$100K grant to benefit PJPII Academy

The new Pope John Paul II Catholic Academy, serving Dorchester and Mattapan, has been awarded a $100,000 grant from the Boston Foundation, one of the nation’s oldest and largest charitable community foundations.

The grant comes as a boost for the Campaign for Catholic Schools (CCS), which aims to raise $68 million to cover construction and renovation costs at the school’s five campuses as well the Teen Center at St. Peter’s in Dorchester. CCS currently has commitments of $47.2 million toward meeting that goal.

Kathleen F. Driscoll, the president of CCS, said the grant will be put toward increasing student academic achievement through the implementation of a comprehensive professional development program for its teachers. The academy aims to build teacher leadership capacity and to improve literacy in reading, writing, and mathematics.

“The intent is to establish a culture where professional conversations take place about student learning throughout the academy at all levels,” Driscoll said of the K-8 school.

She added that through the new professional development program, “Pope John Paul II Catholic Academy will build a system and infrastructure that includes a set of instructional approaches that incorporate high standards, clear expectations for learning goals, collaborations among teachers, and a system of ongoing assessment and monitoring of student learning.”

Mary Russo, the school’s regional director, received word of the grant in December.

“It was a wonderful Christmas present to all of us,” she said.

“Our students will benefit most from this grant because their teachers will be more confident about their teaching and will be using exceptionally effective instructional practices,” said Russo. “There is no better determinant of a student’s success than excellent instruction in the classroom,” she said.

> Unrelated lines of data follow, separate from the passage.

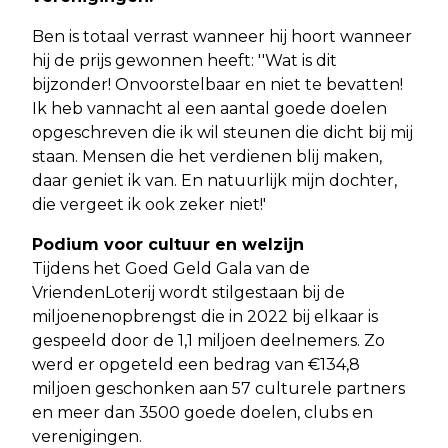
Ben is totaal verrast wanneer hij hoort wanneer
hij de prijs gewonnen heeft: ''Wat is dit
bijzonder! Onvoorstelbaar en niet te bevatten!
Ik heb vannacht al een aantal goede doelen
opgeschreven die ik wil steunen die dicht bij mij
staan. Mensen die het verdienen blij maken,
daar geniet ik van. En natuurlijk mijn dochter,
die vergeet ik ook zeker niet!'
Podium voor cultuur en welzijn
Tijdens het Goed Geld Gala van de
VriendenLoterij wordt stilgestaan bij de
miljoenenopbrengst die in 2022 bij elkaar is
gespeeld door de 1,1 miljoen deelnemers. Zo
werd er opgeteld een bedrag van €134,8
miljoen geschonken aan 57 culturele partners
en meer dan 3500 goede doelen, clubs en
verenigingen.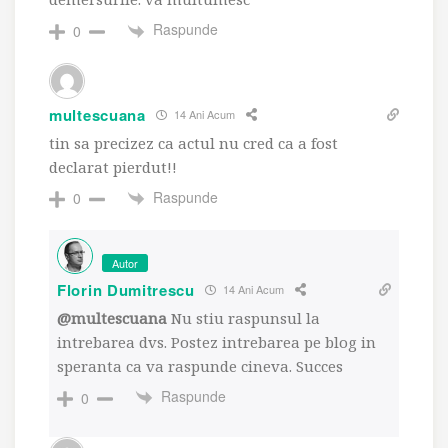
Raspunde
0
multescuana
14 Ani Acum
tin sa precizez ca actul nu cred ca a fost
declarat pierdut!!
Raspunde
0
Autor
Florin Dumitrescu
14 Ani Acum
@multescuana
Nu stiu raspunsul la
intrebarea dvs. Postez intrebarea pe blog in
speranta ca va raspunde cineva. Succes
Raspunde
0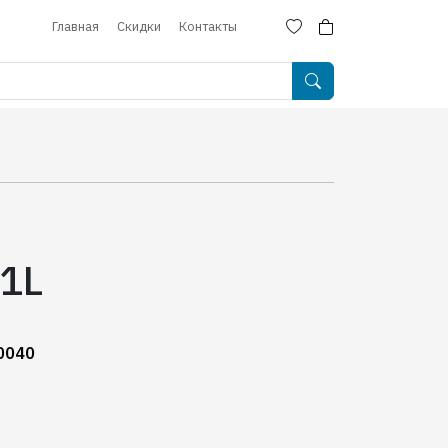
Главная
Скидки
Контакты
1L
0040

The Campaign for Catholic Schools, founded in 2007, is an outgrowth of the 2010 Initiative for Catholic Education, working to raise the private philanthropic support needed to rebuild Catholic schools in Greater Boston.

According to Russo, “One of the greatest things about the Boston Foundation is that they are grant makers who actually work with the grantees to make sure that the proposal is carried out and, further, that it is done well.”

The Boston Foundation has done so much through the years for the deserving children of Dorchester, Mattapan and neighboring areas in Boston and beyond. This latest award to Catholic schools is just one more way of giving under served children a chance for a brighter future, said Driscoll.

The school began implementing its three year long program earlier this month.